たった1人で、ささやかなクランク・インだ。そこで、思いついたのが、母の誕生日が、9月22日だ、ということだった。やっぱり、誕生日は、絵になる!監督の私が、撮影の私に話しかける。

「いいね、母の誕生日を撮ろう。」

私は、早速、母の大好きなモンブランのバースデー・ケーキを用意し、姪っ子二人が夜やって来たのを待って、母の誕生祝いを撮影した。バースデー・ケーキを前に、とても嬉しそうな母の顔を撮れてよかった・・・やっぱり母も誕生日祝いは、嬉しいんだなあ、と一人、感慨無量だった。

ところが、ここからが、ドキュメンタリー映画の本番が、始まったのである!その晩、姪たちが、帰った後、母は、例によって日にちを混乱して、セロテープで<22日>を貼付けた日めくりを見ながら、こう呟いた。

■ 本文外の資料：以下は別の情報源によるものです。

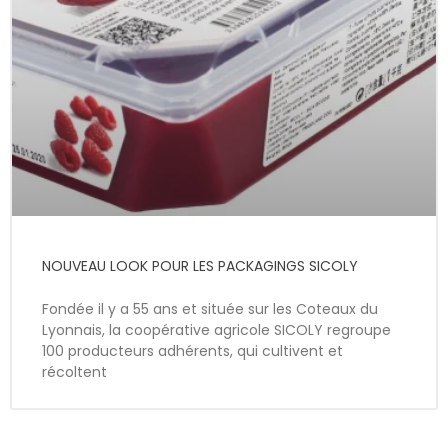
NOUVEAU LOOK POUR LES PACKAGINGS SICOLY
Fondée il y a 55 ans et située sur les Coteaux du
Lyonnais, la coopérative agricole SICOLY regroupe
100 producteurs adhérents, qui cultivent et
récoltent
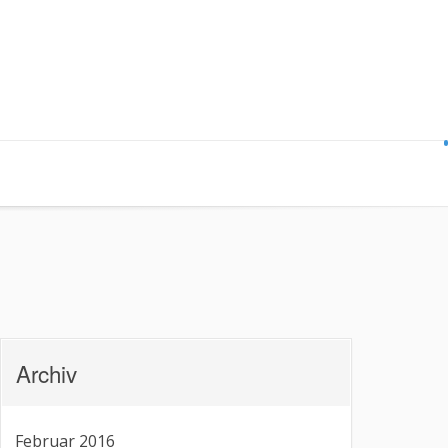
Archiv
Februar 2016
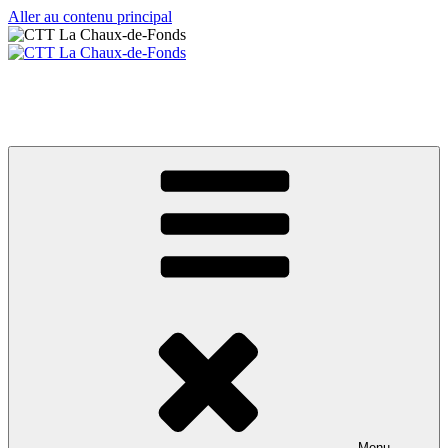
Aller au contenu principal
CTT La Chaux-de-Fonds
Votre club de tennis de table
Menu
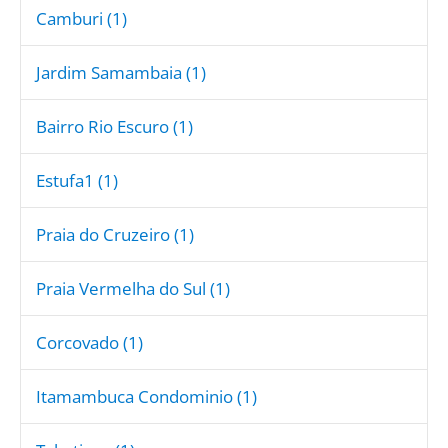
Camburi (1)
Jardim Samambaia (1)
Bairro Rio Escuro (1)
Estufa1 (1)
Praia do Cruzeiro (1)
Praia Vermelha do Sul (1)
Corcovado (1)
Itamambuca Condominio (1)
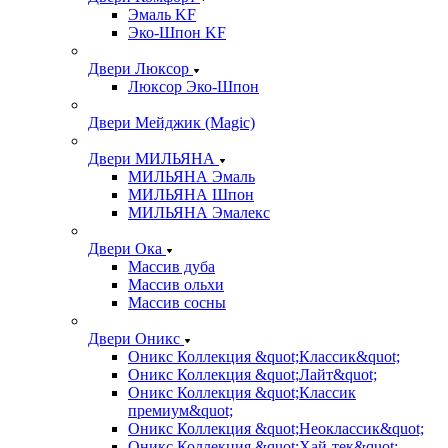
Эмаль KF
Эко-Шпон KF
Двери Люксор
Люксор Эко-Шпон
Двери Мейджик (Magic)
Двери МИЛЬЯНА
МИЛЬЯНА Эмаль
МИЛЬЯНА Шпон
МИЛЬЯНА Эмалекс
Двери Ока
Массив дуба
Массив ольхи
Массив сосны
Двери Оникс
Оникс Коллекция &quot;Классик&quot;
Оникс Коллекция &quot;Лайт&quot;
Оникс Коллекция &quot;Классик
премиум&quot;
Оникс Коллекция &quot;Неоклассик&quot;
Оникс Коллекция &quot;Хай-тек&quot;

「22日かあ・・・誕生日だったけれど、誰も祝ってくれなかったなあ。」

はああ?私は、その時、カメラを持っていなかった!さ〜て、どうする?
ドキュメンタリー映画は、撮れなかった時にこそ、自分の撮りたいものが、はっきりと分かるものだ。そこで、私は、後日改めて、撮影を<仕掛ける>ことにした。母と私だけの二人の会話で、誕生日をやったのに、忘れたことを聞いてみようか、それとも、違う撮影にしようか。私が、決めたのは、一番下の姪を使う、ということだった。ただし、姪には、何も言わない。
夜の8時過ぎ、例によって姪が、母のところにやって来た。カメラを向けると、姪は、いつものように母にべったりと寄り添い始めた。機を見て、私は、一言投げかける。

「今年は、おばあちゃんの誕生日をやりました!」

その後の二人の自然な反応を撮ったのが、今回の「母の誕生日」の映像なのである。母が、孫には、72歳、とサバを読んでいるのも面白かった。
自然に撮れなかったものは、仕掛けて撮る。だって、ドキュメンタリー映画は、撮れないことだらけの映画形態なのだから。やらせじゃないかって?やらせではないドキュメンタリー映画なんて存在するんだろうか?どう思われますか?

※この「母の誕生日」には、英語の字幕がついている。それは、2009年12月に行われた北京国際ドキュメンタリー・フォーラムで現在進行形のオーストラリアからの新作ドキュメンタリー映画として紹介されたためである。